The third GCF is divided into two parallel streams: the Plenary A stream treats the Forum’s overall theme of harnessing development gains from commodities production and trade; the Parallel B  stream examines the development of supply markets in commodity-dependent countries.

Plenary A: Recent developments in international commodities trade, their impacts and implications (Joint A1/B1); The sovereign debt crisis and its impacts on commodities production and trade (A2); Trade-related financial innovations developed in response to the post-2008 credit crunch (A3); Key challenges facing commodity-dependent developing countries (A4/5); Identifying emerging opportunities in the changing global energy mix (A6); Practical examples of supply chain development in developing countries (A7).

Parallel B: Recent developments in international commodities trade, their impacts and implications (Joint A1/B1); In practice: Financing commodity-based development in developing countries (B2/3); Expanding access to markets and trade-enabling tools (B4/5); Identifying potential opportunities for collaboration (B6/7).

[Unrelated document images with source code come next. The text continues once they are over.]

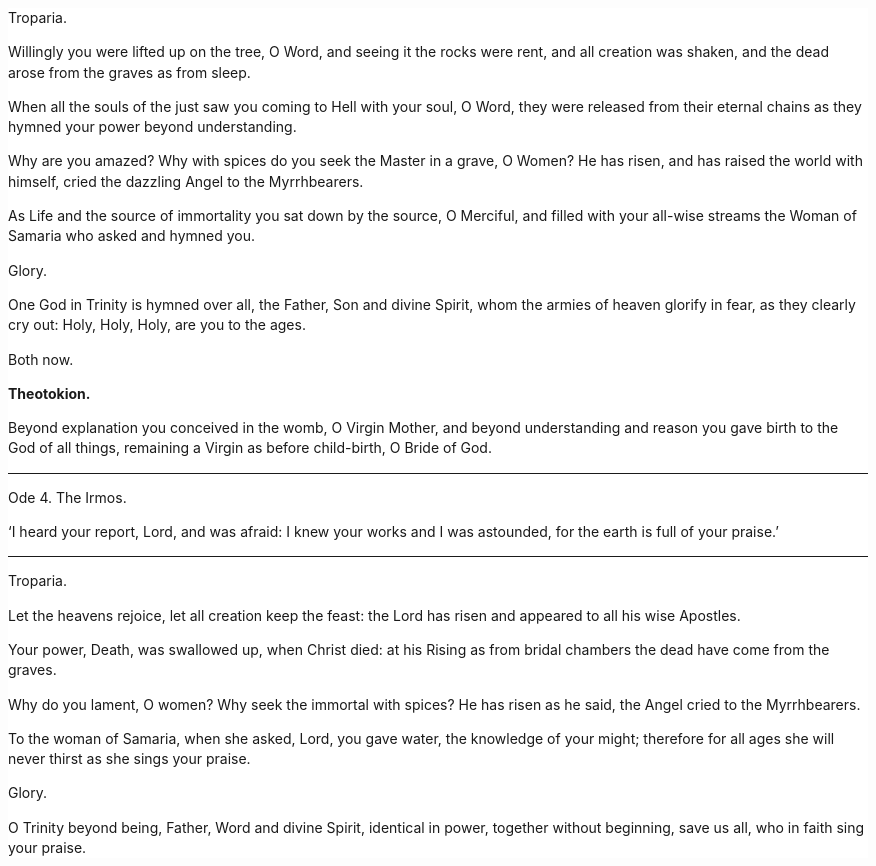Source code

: Troparia.

Willingly you were lifted up on the tree, O Word, and seeing it the
rocks were rent, and all creation was shaken, and the dead arose from
the graves as from sleep.

When all the souls of the just saw you coming to Hell with your soul, O
Word, they were released from their eternal chains as they hymned your
power beyond understanding.

Why are you amazed? Why with spices do you seek the Master in a grave, O
Women? He has risen, and has raised the world with himself, cried the
dazzling Angel to the Myrrhbearers.

As Life and the source of immortality you sat down by the source, O
Merciful, and filled with your all-wise streams the Woman of Samaria who
asked and hymned you.

Glory.

One God in Trinity is hymned over all, the Father, Son and divine
Spirit, whom the armies of heaven glorify in fear, as they clearly cry
out: Holy, Holy, Holy, are you to the ages.

Both now.

**Theotokion.**

Beyond explanation you conceived in the womb, O Virgin Mother, and
beyond understanding and reason you gave birth to the God of all things,
remaining a Virgin as before child-birth, O Bride of God.

****

Ode 4. The Irmos.

‘I heard your report, Lord, and was afraid: I knew your works and I was
astounded, for the earth is full of your praise.’

****

Troparia.

Let the heavens rejoice, let all creation keep the feast: the Lord has
risen and appeared to all his wise Apostles.

Your power, Death, was swallowed up, when Christ died: at his Rising as
from bridal chambers the dead have come from the graves.

Why do you lament, O women? Why seek the immortal with spices? He has
risen as he said, the Angel cried to the Myrrhbearers.

To the woman of Samaria, when she asked, Lord, you gave water, the
knowledge of your might; therefore for all ages she will never thirst as
she sings your praise.

Glory.

O Trinity beyond being, Father, Word and divine Spirit, identical in
power, together without beginning, save us all, who in faith sing your
praise.
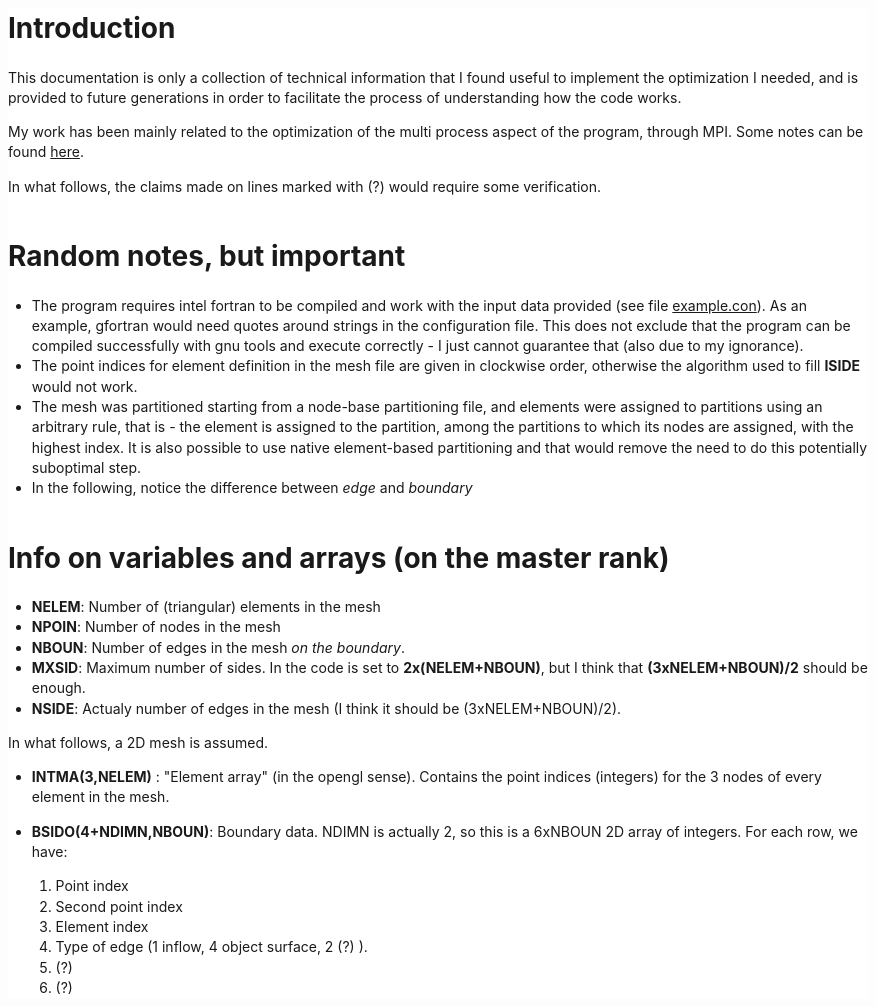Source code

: # Introduction

This documentation is only a collection of technical information that I 
found useful to implement the optimization I needed, and is provided to future 
generations in order to facilitate the process of understanding how the code
works.

My work has been mainly related to the optimization of the multi process aspect
of the program, through MPI. Some notes can be found 
[here](../doc/mpi_structure.md).

In what follows, the claims made on lines marked with (?) would require some 
verification.



# Random notes, but important

*  The program requires intel fortran to be compiled and work with the input 
data provided (see file [example.con](../doc/example.con)). As an example, 
gfortran would need quotes around strings in the configuration file. This does 
not exclude that the program can be compiled successfully with gnu tools and 
execute correctly - I just cannot guarantee that (also due to my ignorance). 
* The point indices for element definition in the mesh file are given in
clockwise order, otherwise the algorithm used to fill **ISIDE** would not 
work.
* The mesh was partitioned starting from a node-base partitioning file, and 
elements were assigned to partitions using an arbitrary rule, that is - the
element is assigned to the partition, among the partitions to which its nodes
are assigned, with the highest index. It is also possible to use native 
element-based partitioning and that would remove the need to do this 
potentially suboptimal step.
* In the following, notice the difference between *edge* and *boundary* 



# Info on variables and arrays (on the master rank)

* **NELEM**: Number of (triangular) elements in the mesh
* **NPOIN**: Number of nodes in the mesh
* **NBOUN**: Number of edges in the mesh *on the boundary*.
* **MXSID**: Maximum number of sides. In the code is set to **2x(NELEM+NBOUN)**, 
  but I think that **(3xNELEM+NBOUN)/2** should be enough.
* **NSIDE**: Actualy number of edges in the mesh (I think it should be 
(3xNELEM+NBOUN)/2).

In what follows, a 2D mesh is assumed.

* **INTMA(3,NELEM)** : 
   "Element array" (in the opengl sense). Contains the point indices (integers) 
   for the 3 nodes of every element in the mesh.
                 
* **BSIDO(4+NDIMN,NBOUN)**: 
   Boundary data. NDIMN is actually 2, so this is a 6xNBOUN 2D array 
   of integers. For each row, we have:
    1. Point index
    2. Second point index
    3. Element index
    4. Type of edge (1 inflow, 4 object surface, 2 (?) ).
    5. (?)
    6. (?)
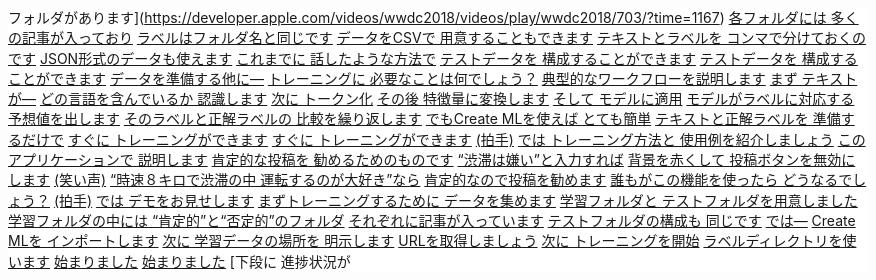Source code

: フォルダがあります](https://developer.apple.com/videos/wwdc2018/videos/play/wwdc2018/703/?time=1167) [各フォルダには
多くの記事が入っており](https://developer.apple.com/videos/wwdc2018/videos/play/wwdc2018/703/?time=1172) [ラベルはフォルダ名と同じです](https://developer.apple.com/videos/wwdc2018/videos/play/wwdc2018/703/?time=1177) [データをCSVで
用意することもできます](https://developer.apple.com/videos/wwdc2018/videos/play/wwdc2018/703/?time=1183) [テキストとラベルを
コンマで分けておくのです](https://developer.apple.com/videos/wwdc2018/videos/play/wwdc2018/703/?time=1187) [JSON形式のデータも使えます](https://developer.apple.com/videos/wwdc2018/videos/play/wwdc2018/703/?time=1192) [これまでに
話したような方法で](https://developer.apple.com/videos/wwdc2018/videos/play/wwdc2018/703/?time=1196) [テストデータを
構成することができます](https://developer.apple.com/videos/wwdc2018/videos/play/wwdc2018/703/?time=1199) [テストデータを
構成することができます](https://developer.apple.com/videos/wwdc2018/videos/play/wwdc2018/703/?time=1199) [データを準備する他に―](https://developer.apple.com/videos/wwdc2018/videos/play/wwdc2018/703/?time=1206) [トレーニングに
必要なことは何でしょう？](https://developer.apple.com/videos/wwdc2018/videos/play/wwdc2018/703/?time=1209) [典型的なワークフローを説明します](https://developer.apple.com/videos/wwdc2018/videos/play/wwdc2018/703/?time=1216) [まず テキストが―](https://developer.apple.com/videos/wwdc2018/videos/play/wwdc2018/703/?time=1219) [どの言語を含んでいるか
認識します](https://developer.apple.com/videos/wwdc2018/videos/play/wwdc2018/703/?time=1222) [次に トークン化](https://developer.apple.com/videos/wwdc2018/videos/play/wwdc2018/703/?time=1227) [その後 特徴量に変換します](https://developer.apple.com/videos/wwdc2018/videos/play/wwdc2018/703/?time=1230) [そして モデルに適用](https://developer.apple.com/videos/wwdc2018/videos/play/wwdc2018/703/?time=1234) [モデルがラベルに対応する
予想値を出します](https://developer.apple.com/videos/wwdc2018/videos/play/wwdc2018/703/?time=1237) [そのラベルと正解ラベルの
比較を繰り返します](https://developer.apple.com/videos/wwdc2018/videos/play/wwdc2018/703/?time=1242) [でもCreate MLを使えば
とても簡単](https://developer.apple.com/videos/wwdc2018/videos/play/wwdc2018/703/?time=1249) [テキストと正解ラベルを
準備するだけで](https://developer.apple.com/videos/wwdc2018/videos/play/wwdc2018/703/?time=1254) [すぐに
トレーニングができます](https://developer.apple.com/videos/wwdc2018/videos/play/wwdc2018/703/?time=1259) [すぐに
トレーニングができます](https://developer.apple.com/videos/wwdc2018/videos/play/wwdc2018/703/?time=1259) [(拍手)](https://developer.apple.com/videos/wwdc2018/videos/play/wwdc2018/703/?time=1263) [では トレーニング方法と
使用例を紹介しましょう](https://developer.apple.com/videos/wwdc2018/videos/play/wwdc2018/703/?time=1269) [このアプリケーションで
説明します](https://developer.apple.com/videos/wwdc2018/videos/play/wwdc2018/703/?time=1276) [肯定的な投稿を
勧めるためのものです](https://developer.apple.com/videos/wwdc2018/videos/play/wwdc2018/703/?time=1280) [“渋滞は嫌い”と入力すれば](https://developer.apple.com/videos/wwdc2018/videos/play/wwdc2018/703/?time=1285) [背景を赤くして
投稿ボタンを無効にします](https://developer.apple.com/videos/wwdc2018/videos/play/wwdc2018/703/?time=1288) [(笑い声)](https://developer.apple.com/videos/wwdc2018/videos/play/wwdc2018/703/?time=1292) [“時速８キロで渋滞の中
運転するのが大好き”なら](https://developer.apple.com/videos/wwdc2018/videos/play/wwdc2018/703/?time=1295) [肯定的なので投稿を勧めます](https://developer.apple.com/videos/wwdc2018/videos/play/wwdc2018/703/?time=1301) [誰もがこの機能を使ったら
どうなるでしょう？](https://developer.apple.com/videos/wwdc2018/videos/play/wwdc2018/703/?time=1306) [(拍手)](https://developer.apple.com/videos/wwdc2018/videos/play/wwdc2018/703/?time=1311) [では デモをお見せします](https://developer.apple.com/videos/wwdc2018/videos/play/wwdc2018/703/?time=1316) [まずトレーニングするために
データを集めます](https://developer.apple.com/videos/wwdc2018/videos/play/wwdc2018/703/?time=1327) [学習フォルダと
テストフォルダを用意しました](https://developer.apple.com/videos/wwdc2018/videos/play/wwdc2018/703/?time=1335) [学習フォルダの中には
“肯定的”と“否定的”のフォルダ](https://developer.apple.com/videos/wwdc2018/videos/play/wwdc2018/703/?time=1340) [それぞれに記事が入っています](https://developer.apple.com/videos/wwdc2018/videos/play/wwdc2018/703/?time=1345) [テストフォルダの構成も
同じです](https://developer.apple.com/videos/wwdc2018/videos/play/wwdc2018/703/?time=1349) [では―](https://developer.apple.com/videos/wwdc2018/videos/play/wwdc2018/703/?time=1353) [Create MLを
インポートします](https://developer.apple.com/videos/wwdc2018/videos/play/wwdc2018/703/?time=1355) [次に 学習データの場所を
明示します](https://developer.apple.com/videos/wwdc2018/videos/play/wwdc2018/703/?time=1361) [URLを取得しましょう](https://developer.apple.com/videos/wwdc2018/videos/play/wwdc2018/703/?time=1367) [次に トレーニングを開始](https://developer.apple.com/videos/wwdc2018/videos/play/wwdc2018/703/?time=1371) [ラベルディレクトリを使います](https://developer.apple.com/videos/wwdc2018/videos/play/wwdc2018/703/?time=1374) [始まりました](https://developer.apple.com/videos/wwdc2018/videos/play/wwdc2018/703/?time=1379) [始まりました](https://developer.apple.com/videos/wwdc2018/videos/play/wwdc2018/703/?time=1379) [下段に 進捗状況が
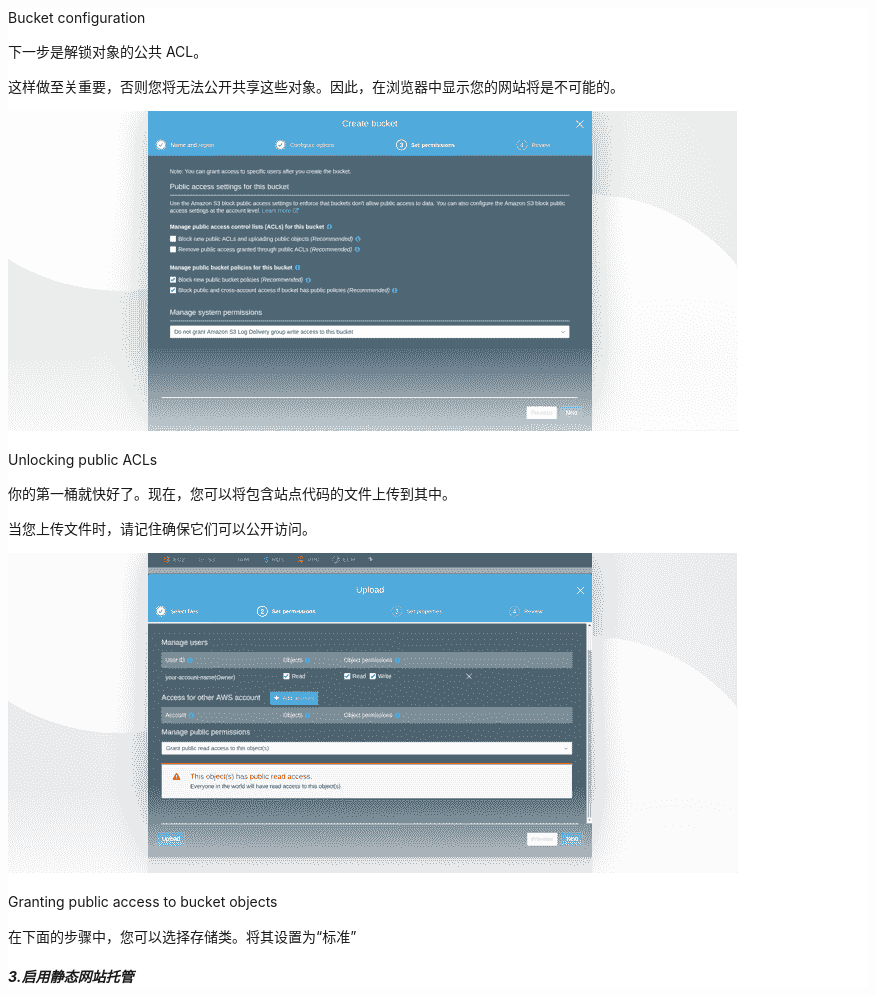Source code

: Bucket configuration

下一步是解锁对象的公共 ACL。

这样做至关重要，否则您将无法公开共享这些对象。因此，在浏览器中显示您的网站将是不可能的。

![unlocking_public_acls.png__730x320_q85_crop_subsampling-2_upscale](img/1455eaff25e72e8673a74596dae12b8d.png)

Unlocking public ACLs

你的第一桶就快好了。现在，您可以将包含站点代码的文件上传到其中。

当您上传文件时，请记住确保它们可以公开访问。

![granting_public_access_to_bucket_objects.png__730x320_q85_crop_subsampling-2_upscale](img/466d00987f7c4ba97afa9ab081b5a4fe.png)

Granting public access to bucket objects

在下面的步骤中，您可以选择存储类。将其设置为“标准”

##### 3.启用静态网站托管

From the concept note: Many developing countries are heavily dependent on exports of commodities. Throughout most of the 1980s and 1990s, prices for these goods remained low, but since 2002 they have risen considerably. Despite the resulting increase in the value of their chief exports, most commodity-dependent developing countries (CDDCs) have been unable to convert the additional revenue into a diversification of their export industries. Since 2002, the number of countries whose commodity exports represent more than 60% of merchandise exports has risen from 85 to 91.

Their persistent dependence on commodities exports has been particularly poignant for CDDCs as the fallout from the 2008 global economic crisis continues.  Many of these nations are dependent on imports of food, oil, and manufactured goods. Poverty and food security are often pressing concerns. As the global crisis has squeezed government and household budgets, CDDCs find themselves less able to confront these major challenges. It is vital for them to realize greater lasting value from their commodities exports.

Over the past year, the pressure on CDDCs has increased with the worsening of the sovereign debt crisis, which threatens to reduce the amount of credit available to commodities producers and to increase the amount of speculative capital that flows from financial markets into commodities in search of profitable investments. Continued price volatility in commodities markets has prompted high-level collaborative international action, including most recently by the UN High Level Task Force (UN HLTF) and the G-20 grouping of major economies. This year’s UNCTAD Global Commodities Forum (GCF) will focus on what CDDCs can do to reverse the pattern. The event’s theme is ‘Harnessing development gains from commodities production and trade.’